> **WHAT THIS TASK INVOLVES**
Reproduce the entries word for word, from the first line through the line that contains "present a monument", including that line.
******
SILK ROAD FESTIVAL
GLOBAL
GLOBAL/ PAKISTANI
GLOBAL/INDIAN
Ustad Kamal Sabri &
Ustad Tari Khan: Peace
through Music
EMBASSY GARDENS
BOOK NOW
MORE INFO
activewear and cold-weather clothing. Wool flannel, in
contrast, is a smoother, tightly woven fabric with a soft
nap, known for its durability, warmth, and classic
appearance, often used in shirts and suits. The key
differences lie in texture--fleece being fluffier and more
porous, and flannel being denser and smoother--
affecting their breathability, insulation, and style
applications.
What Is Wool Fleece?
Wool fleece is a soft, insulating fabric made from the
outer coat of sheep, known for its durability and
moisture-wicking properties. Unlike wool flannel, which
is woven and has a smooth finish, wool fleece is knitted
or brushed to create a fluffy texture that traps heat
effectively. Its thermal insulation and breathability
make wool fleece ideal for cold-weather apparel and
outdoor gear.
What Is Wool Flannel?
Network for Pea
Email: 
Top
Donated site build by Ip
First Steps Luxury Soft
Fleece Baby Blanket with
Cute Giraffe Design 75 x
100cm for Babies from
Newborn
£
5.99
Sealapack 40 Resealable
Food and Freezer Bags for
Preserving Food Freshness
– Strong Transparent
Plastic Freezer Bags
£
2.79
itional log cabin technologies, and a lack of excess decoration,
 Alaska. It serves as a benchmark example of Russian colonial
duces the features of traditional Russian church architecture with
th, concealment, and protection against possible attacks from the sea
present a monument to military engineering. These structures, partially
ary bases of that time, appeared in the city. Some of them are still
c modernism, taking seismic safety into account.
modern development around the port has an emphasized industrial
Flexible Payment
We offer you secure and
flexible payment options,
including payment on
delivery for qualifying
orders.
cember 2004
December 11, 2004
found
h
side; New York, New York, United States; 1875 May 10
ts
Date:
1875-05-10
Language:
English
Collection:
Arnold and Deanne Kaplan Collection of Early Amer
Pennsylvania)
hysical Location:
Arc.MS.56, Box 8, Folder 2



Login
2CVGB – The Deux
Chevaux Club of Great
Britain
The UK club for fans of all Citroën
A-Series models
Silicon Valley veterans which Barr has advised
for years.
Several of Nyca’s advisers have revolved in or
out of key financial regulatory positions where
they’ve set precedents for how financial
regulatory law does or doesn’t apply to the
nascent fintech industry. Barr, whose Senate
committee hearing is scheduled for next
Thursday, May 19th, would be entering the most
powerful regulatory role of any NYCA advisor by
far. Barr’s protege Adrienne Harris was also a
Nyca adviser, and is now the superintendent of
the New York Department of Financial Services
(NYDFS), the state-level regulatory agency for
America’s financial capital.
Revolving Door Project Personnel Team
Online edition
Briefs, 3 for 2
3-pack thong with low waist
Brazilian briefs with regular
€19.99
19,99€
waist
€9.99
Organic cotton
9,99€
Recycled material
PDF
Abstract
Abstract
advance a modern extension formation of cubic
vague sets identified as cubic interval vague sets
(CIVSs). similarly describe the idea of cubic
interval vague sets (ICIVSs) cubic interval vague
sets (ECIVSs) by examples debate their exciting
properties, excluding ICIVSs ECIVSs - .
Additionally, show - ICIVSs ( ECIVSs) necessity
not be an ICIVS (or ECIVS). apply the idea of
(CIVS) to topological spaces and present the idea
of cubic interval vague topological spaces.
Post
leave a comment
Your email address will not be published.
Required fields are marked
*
******
> **SOLUTION**
SILK ROAD FESTIVAL
GLOBAL
GLOBAL/ PAKISTANI
GLOBAL/INDIAN
Ustad Kamal Sabri &
Ustad Tari Khan: Peace
through Music
EMBASSY GARDENS
BOOK NOW
MORE INFO
activewear and cold-weather clothing. Wool flannel, in
contrast, is a smoother, tightly woven fabric with a soft
nap, known for its durability, warmth, and classic
appearance, often used in shirts and suits. The key
differences lie in texture--fleece being fluffier and more
porous, and flannel being denser and smoother--
affecting their breathability, insulation, and style
applications.
What Is Wool Fleece?
Wool fleece is a soft, insulating fabric made from the
outer coat of sheep, known for its durability and
moisture-wicking properties. Unlike wool flannel, which
is woven and has a smooth finish, wool fleece is knitted
or brushed to create a fluffy texture that traps heat
effectively. Its thermal insulation and breathability
make wool fleece ideal for cold-weather apparel and
outdoor gear.
What Is Wool Flannel?
Network for Pea
Email: 
Top
Donated site build by Ip
First Steps Luxury Soft
Fleece Baby Blanket with
Cute Giraffe Design 75 x
100cm for Babies from
Newborn
£
5.99
Sealapack 40 Resealable
Food and Freezer Bags for
Preserving Food Freshness
– Strong Transparent
Plastic Freezer Bags
£
2.79
itional log cabin technologies, and a lack of excess decoration,
 Alaska. It serves as a benchmark example of Russian colonial
duces the features of traditional Russian church architecture with
th, concealment, and protection against possible attacks from the sea
present a monument to military engineering. These structures, partially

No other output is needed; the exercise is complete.